Le milliardaire Donald Trump caracole en tête des sondages dans le camp républicain, mais, s'il devait gagner l'investiture, ses positions extrêmes contre les immigrés pourraient venir le hanter pour l'élection présidentielle en 2016.

«Ce que fait Trump c'est du suicide politique», estime Patricio Zamorano, directeur général de la firme de consultants Infoamericas.info.

Depuis le lancement de sa campagne présidentielle en juin, Donald Trump a distancé ses adversaires républicains dans les sondages à coup de déclarations intempestives, notamment sur l'immigration qui s'est érigée comme l'un des thèmes majeurs de ce début de campagne pour l'élection de novembre 2016.

Mais s'il a pu s'attirer de la sympathie chez les conservateurs et la base électorale du parti républicain, certes déterminante pour les primaires, il s'est attiré les foudres de la communauté hispanique.

Or, les Hispaniques représentent la minorité ayant la plus forte expansion aux États-Unis avec quelque 54 millions de personnes. Ils constituent 11 % de l'électorat.

Les sondeurs de Latino Decisions estiment que pour gagner la présidentielle en 2016, il faudra que les républicains obtiennent 47 % du vote latino, soit le double de ce qu'à obtenu Mitt Romney lors de la présidentielle de 2012.

«Le vote latino sera crucial pour élire le prochain président», assure même M. Zamorano qui parle d'une «stratégie risquée» mise en place par M. Trump.

Selon un récent sondage Gallup, Donald Trump est le moins populaire chez les Hispaniques parmi les 17 candidats républicains à la Maison-Blanche, avec 51 % de personnes disant avoir une image négative du candidat.

«C'est personnel», lance même Jorge Ramos, journaliste d'origine mexicaine de la chaîne Univision, qui a eu maille à partir avec Donald Trump lors d'une récente conférence de presse où il s'est vu prier de sortir de la salle par le candidat.

Pas le seul

Et de nombreuses personnalités de la communauté hispanique ne disent pas autre chose en lançant une campagne, «Basta ya (Ça suffit)».

Le magnat de l'immobilier, 69 ans, s'est notamment illustré en juin par une tirade contre le Mexique en assurant que les immigrés venant illégalement de ce pays étaient des «violeurs».

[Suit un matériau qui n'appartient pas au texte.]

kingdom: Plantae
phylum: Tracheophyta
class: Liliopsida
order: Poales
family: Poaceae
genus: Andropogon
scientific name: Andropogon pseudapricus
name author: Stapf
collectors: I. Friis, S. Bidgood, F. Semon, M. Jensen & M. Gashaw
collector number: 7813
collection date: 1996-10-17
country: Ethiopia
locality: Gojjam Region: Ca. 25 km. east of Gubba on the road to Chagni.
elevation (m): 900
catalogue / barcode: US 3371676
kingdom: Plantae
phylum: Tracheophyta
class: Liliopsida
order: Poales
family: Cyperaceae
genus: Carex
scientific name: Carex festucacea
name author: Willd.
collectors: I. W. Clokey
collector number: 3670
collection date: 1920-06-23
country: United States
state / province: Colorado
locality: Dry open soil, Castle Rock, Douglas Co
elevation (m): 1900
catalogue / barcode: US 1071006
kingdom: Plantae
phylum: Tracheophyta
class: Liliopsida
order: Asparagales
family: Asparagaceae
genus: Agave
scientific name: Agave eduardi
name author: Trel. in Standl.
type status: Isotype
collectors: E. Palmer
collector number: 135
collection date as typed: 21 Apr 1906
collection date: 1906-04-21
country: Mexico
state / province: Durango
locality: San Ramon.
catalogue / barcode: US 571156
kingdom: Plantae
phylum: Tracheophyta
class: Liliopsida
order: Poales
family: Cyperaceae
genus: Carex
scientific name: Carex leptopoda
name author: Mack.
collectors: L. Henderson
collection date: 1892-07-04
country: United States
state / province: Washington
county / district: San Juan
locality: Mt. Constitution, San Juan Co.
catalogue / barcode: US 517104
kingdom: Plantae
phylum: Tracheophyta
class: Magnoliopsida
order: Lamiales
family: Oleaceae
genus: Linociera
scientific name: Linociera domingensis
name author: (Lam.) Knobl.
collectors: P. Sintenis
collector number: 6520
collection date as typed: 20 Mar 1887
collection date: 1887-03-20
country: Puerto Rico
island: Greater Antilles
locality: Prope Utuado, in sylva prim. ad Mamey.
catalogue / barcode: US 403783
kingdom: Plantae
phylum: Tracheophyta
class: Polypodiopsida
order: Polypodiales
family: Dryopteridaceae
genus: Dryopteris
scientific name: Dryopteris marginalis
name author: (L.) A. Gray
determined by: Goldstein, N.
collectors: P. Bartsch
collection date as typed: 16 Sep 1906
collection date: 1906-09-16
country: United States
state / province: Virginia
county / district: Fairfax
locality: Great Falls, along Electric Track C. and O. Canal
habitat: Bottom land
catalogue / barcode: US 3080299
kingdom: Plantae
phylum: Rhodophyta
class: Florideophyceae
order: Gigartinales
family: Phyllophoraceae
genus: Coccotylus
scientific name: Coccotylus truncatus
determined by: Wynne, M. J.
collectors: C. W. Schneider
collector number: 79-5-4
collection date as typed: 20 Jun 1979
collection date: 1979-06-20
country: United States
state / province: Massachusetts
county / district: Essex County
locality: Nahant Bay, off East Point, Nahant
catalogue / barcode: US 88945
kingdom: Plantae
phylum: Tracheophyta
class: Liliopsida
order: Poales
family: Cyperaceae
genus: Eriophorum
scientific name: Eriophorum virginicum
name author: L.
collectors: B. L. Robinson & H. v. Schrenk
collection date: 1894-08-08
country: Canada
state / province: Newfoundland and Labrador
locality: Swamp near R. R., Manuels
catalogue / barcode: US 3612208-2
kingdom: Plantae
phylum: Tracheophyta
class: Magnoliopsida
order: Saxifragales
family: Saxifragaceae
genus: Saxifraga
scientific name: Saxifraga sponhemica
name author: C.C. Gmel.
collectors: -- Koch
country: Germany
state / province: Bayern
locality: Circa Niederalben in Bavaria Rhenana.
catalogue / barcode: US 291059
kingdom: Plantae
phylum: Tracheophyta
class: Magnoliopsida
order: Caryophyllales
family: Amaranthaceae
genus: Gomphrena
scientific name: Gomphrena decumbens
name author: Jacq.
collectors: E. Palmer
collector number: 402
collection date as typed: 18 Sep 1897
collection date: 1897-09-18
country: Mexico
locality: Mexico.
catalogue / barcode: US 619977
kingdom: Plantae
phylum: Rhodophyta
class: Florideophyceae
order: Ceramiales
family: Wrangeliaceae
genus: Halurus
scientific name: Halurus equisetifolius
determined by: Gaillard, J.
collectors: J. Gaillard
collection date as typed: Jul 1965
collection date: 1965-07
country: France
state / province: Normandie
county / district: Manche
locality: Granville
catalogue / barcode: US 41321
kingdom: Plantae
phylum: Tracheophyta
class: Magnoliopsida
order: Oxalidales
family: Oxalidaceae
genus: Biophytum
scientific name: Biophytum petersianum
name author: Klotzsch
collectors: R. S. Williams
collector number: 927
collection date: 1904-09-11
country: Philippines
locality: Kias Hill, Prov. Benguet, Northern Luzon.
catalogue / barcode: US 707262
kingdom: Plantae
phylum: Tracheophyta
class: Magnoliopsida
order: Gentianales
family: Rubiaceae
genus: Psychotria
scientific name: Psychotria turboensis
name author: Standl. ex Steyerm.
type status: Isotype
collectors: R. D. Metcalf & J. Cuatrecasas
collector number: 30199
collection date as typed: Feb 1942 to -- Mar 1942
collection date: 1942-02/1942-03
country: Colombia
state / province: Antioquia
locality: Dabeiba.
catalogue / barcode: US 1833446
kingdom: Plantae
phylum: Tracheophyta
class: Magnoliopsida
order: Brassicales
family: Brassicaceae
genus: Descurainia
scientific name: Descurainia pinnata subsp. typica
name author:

Il a aussi proposé, s'il était élu, d'expulser les immigrés venus illégalement dans le pays et a promis de construire un mur à la frontière du Mexique et des États-Unis, et de le faire payer par les autorités mexicaines.

M. Trump n'est pas le seul sur ce terrain.

Le gouverneur du New Jersey Chris Christie, lui aussi candidat, a dit vouloir utiliser la technologie de suivi des colis employée par les messageries express comme Fedex pour lutter contre l'immigration clandestine.

Un autre candidat, l'ex-gouverneur de Floride Jeb Bush, qui est marié à une Mexicaine, a lui accusé les immigrés d'abuser de la loi offrant la nationalité américaine aux enfants nés aux États-Unis. Il a utilisé pour cela le terme péjoratif de «bébés d'ancrage», considéré comme insultant par les associations de soutien aux immigrés.

L'ascension de Donald Trump et cette vague anti-immigration suscitent quelques craintes au sein de la hiérarchie du parti républicain, qui se faisait fort de vouloir reconquérir le vote hispanique après les déboires de Mitt Romney en 2012.

Celui-ci s'était attiré les foudres de cette communauté en suggérant que les immigrés illégalement installés dans le pays devaient se porter volontaires pour repartir chez eux.

Pour Michael Cornfield, politologue à l'Université George Washington, personne n'aurait parié sur Donald Trump il y a quelques mois.

«Les candidats, les donateurs, les dirigeants des partis, tous sont sonnés de voir la réaction du public face à Trump. Personne ne s'attendait à le voir durer aussi longtemps et influencer le débat».

Selon lui, «la soudaine et forte ascension d'un candidat anti-immigration est sans précédent dans le contexte d'une course présidentielle» aux États-Unis.

Et «nous n'avons pas encore mesuré l'impact que cela aura sur le discours public, l'élection et les politiques publiques», ajoute-t-il.